The connecting piece 6 can also be configured to accommodate a filter 30 that protects a gas admission valve 10. By arranging a filter 30 inside the connecting piece 6 in such a way that it does not protrude into the housing 1 1 of the gas admission valve 10, the gas pipe arrangement can be easily removed for cleaning or other service purposes without a need to remove the gas admission valve 10. Figure 6 shows as a cross-sectional view the connecting piece 6 as being attached to the inner pipe 1 and the outer pipe 2. Since the connecting piece 6 is provided with even sealing surfaces 15, 16, the mutual position of the pipes 1 , 2 and the connecting piece 6 is not strictly defined, but the connecting piece 6 can be moved in the longitudinal direction of the pipes 1 , 2 without compromising the gas tightness of the joints. This allows the pipes 1 , 2 to be formed as rigid pipes without bellow-type or other resilient sections. This simplifies the manufacturing of the pipes 1 , 2. Compared to corrugated pipes, also the cleaning of the gas pipe arrangement is facilitated. Instead of providing the inner pipe 1 and the outer pipe 2 with grooves 13, 14 for sealing rings 17, 18 and the connecting piece 6 with even sealing surfaces 15, 16, the connecting piece 6 could be provided with grooves for the sealing rings 17, 18 and the inner pipe 1 and the outer pipe 2 could have even sealing surfaces.
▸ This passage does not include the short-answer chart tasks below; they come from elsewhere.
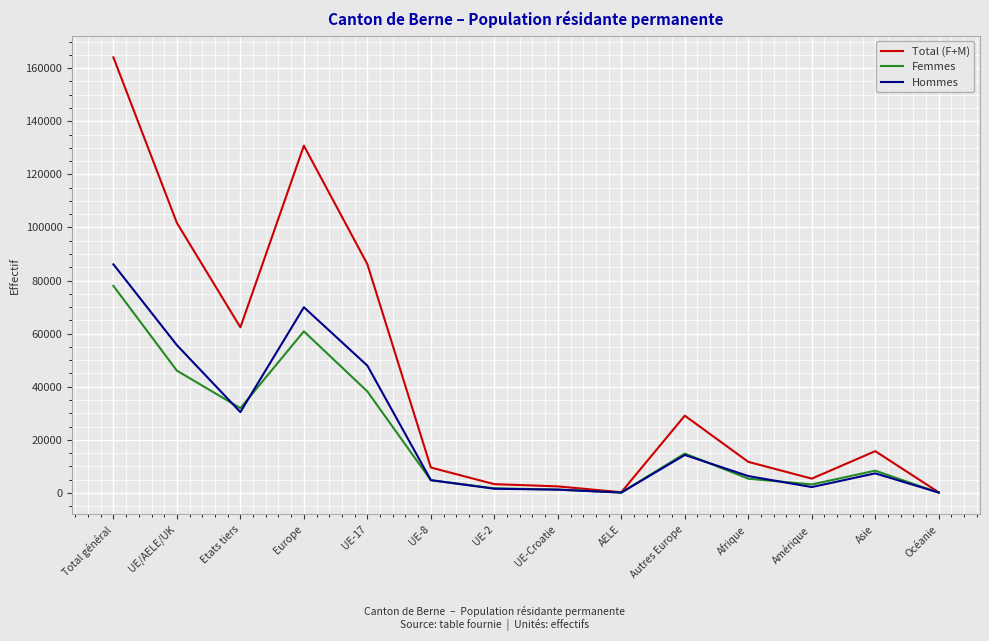

The value of Hommes at Océanie is 122. True or false?

True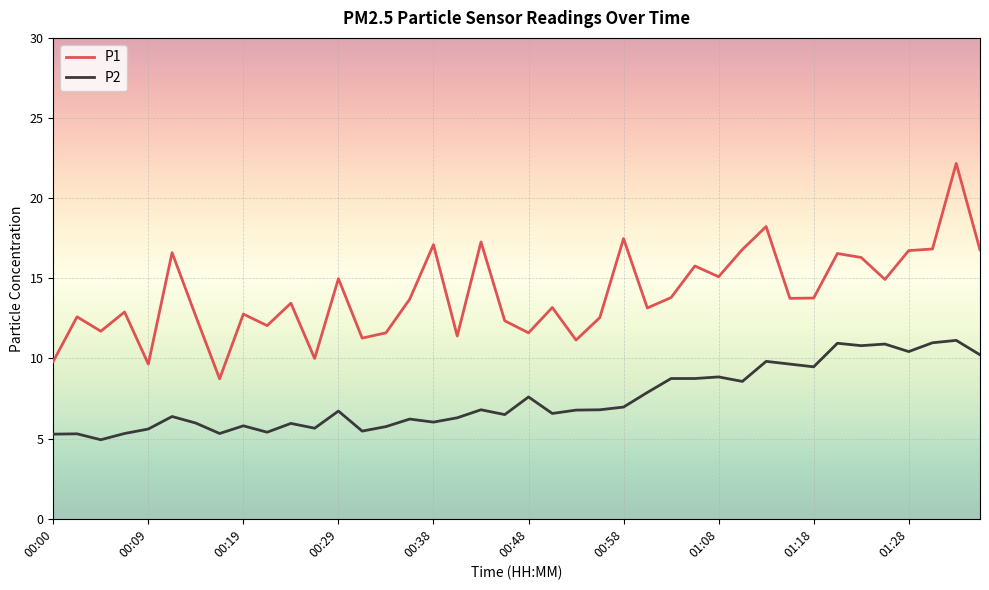

List the series in order of their overall mean, lowest first.

P2, P1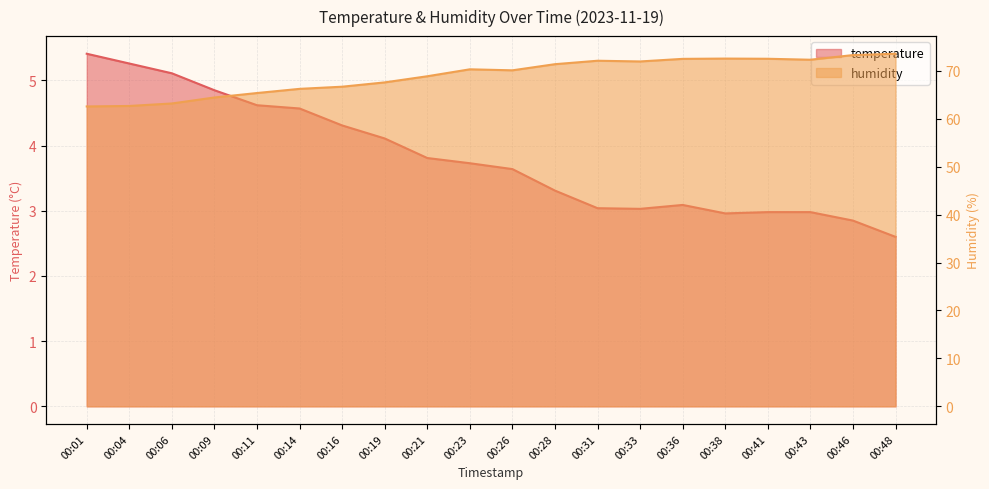

How many data points in temperature are above 3?

15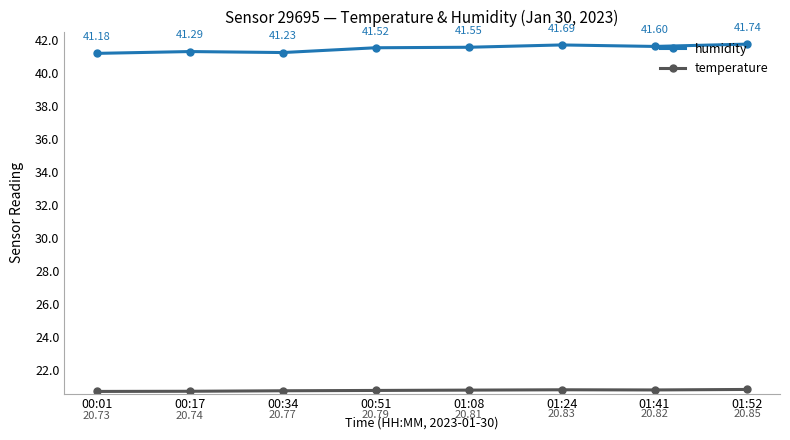

At which category does temperature reach its first local valley?

01:41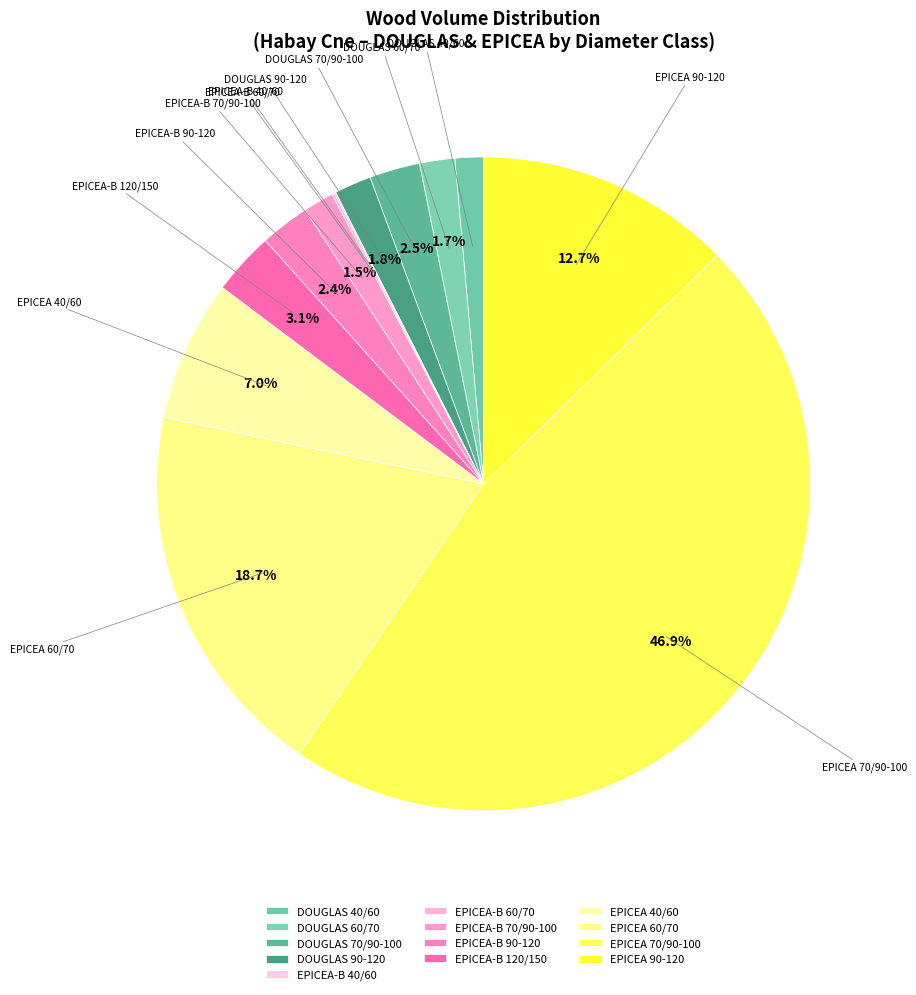

To the nearest percent, what is the average slice percentage?

8%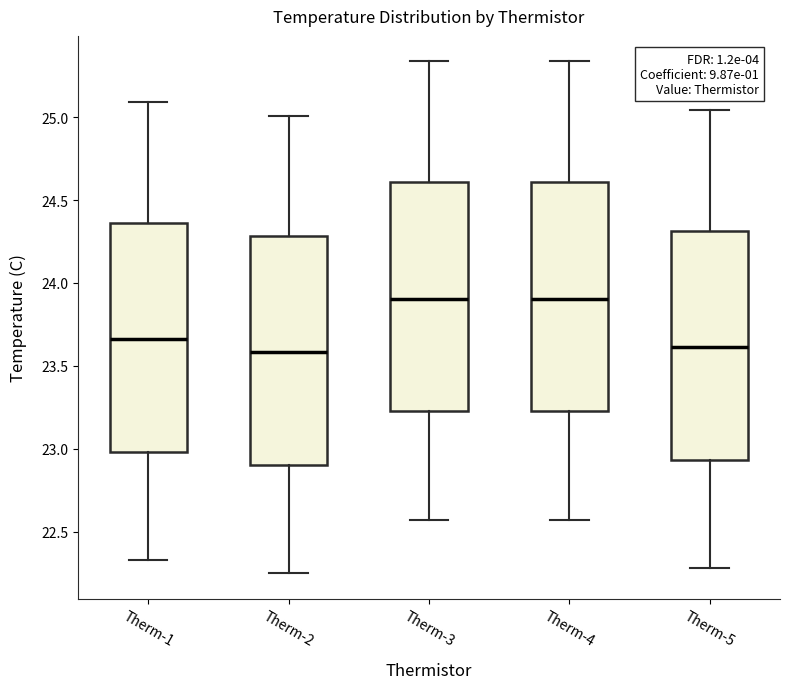

Reading left to right, transcribe this box plot: for each box, give where its median line is, the range the box spans, and where its two whiskers end, as read against the y-axis. The values are not printed on the chart, so give them approximately, as read against the axis.

Therm-1: median 23.65, box 23.00 to 24.35, whiskers 22.35 to 25.10
Therm-2: median 23.60, box 22.90 to 24.30, whiskers 22.25 to 25.00
Therm-3: median 23.90, box 23.25 to 24.60, whiskers 22.55 to 25.35
Therm-4: median 23.90, box 23.25 to 24.60, whiskers 22.55 to 25.35
Therm-5: median 23.60, box 22.95 to 24.30, whiskers 22.30 to 25.05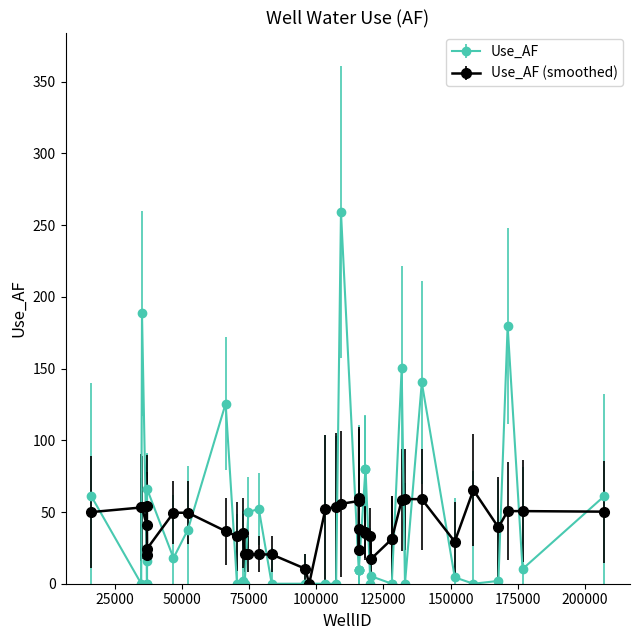

Count the number of data series in this chart.

2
The inner pipe 1 can be assembled from a pipe section and the flange 3. The flange 3 can be attached to the pipe section by welding. Due to the new construction of the gas pipe arrangement, the inner pipe 1 and the outer pipe 2 can be made of a thicker material. This makes welding of the pipes 1 , 2 easier. For example laser welding can be used for attaching the first flange 3 to the pipe section. The outer pipe 2 can be manufactured in a similar way by provid- ing a pipe section and the second flange 4 and attaching the second flange 4 to the pipe section by welding. The flanges 3, 4 can be cut from a plate by water cutting. Water cutting can also be used for cutting a blank for manufacturing the connecting piece 6. The inner pipe 1 , the outer pipe 2 and the connecting piece 6 can be made of steel. Figure 8 shows a cross-sectional view of the first end of the pipe arrangement. An opening 21 for a leakage indicator can be seen in figure 8. A plug 31 for a leakage indicator is arranged in the opening 21 . A leakage indicator can be arranged to monitor the space 9 between the inner pipe 1 and the outer pipe 2 for detecting any fuel leakage. It will be appreciated by a person skilled in the art that the invention is not limited to the embodiments described above, but may vary within the scope of the appended claims. For instance, the flanges of the inner pipe and the outer pipe could be used for attaching the pipes to the housing of a gas admission valve, and the connecting piece could be attached to the gas manifold.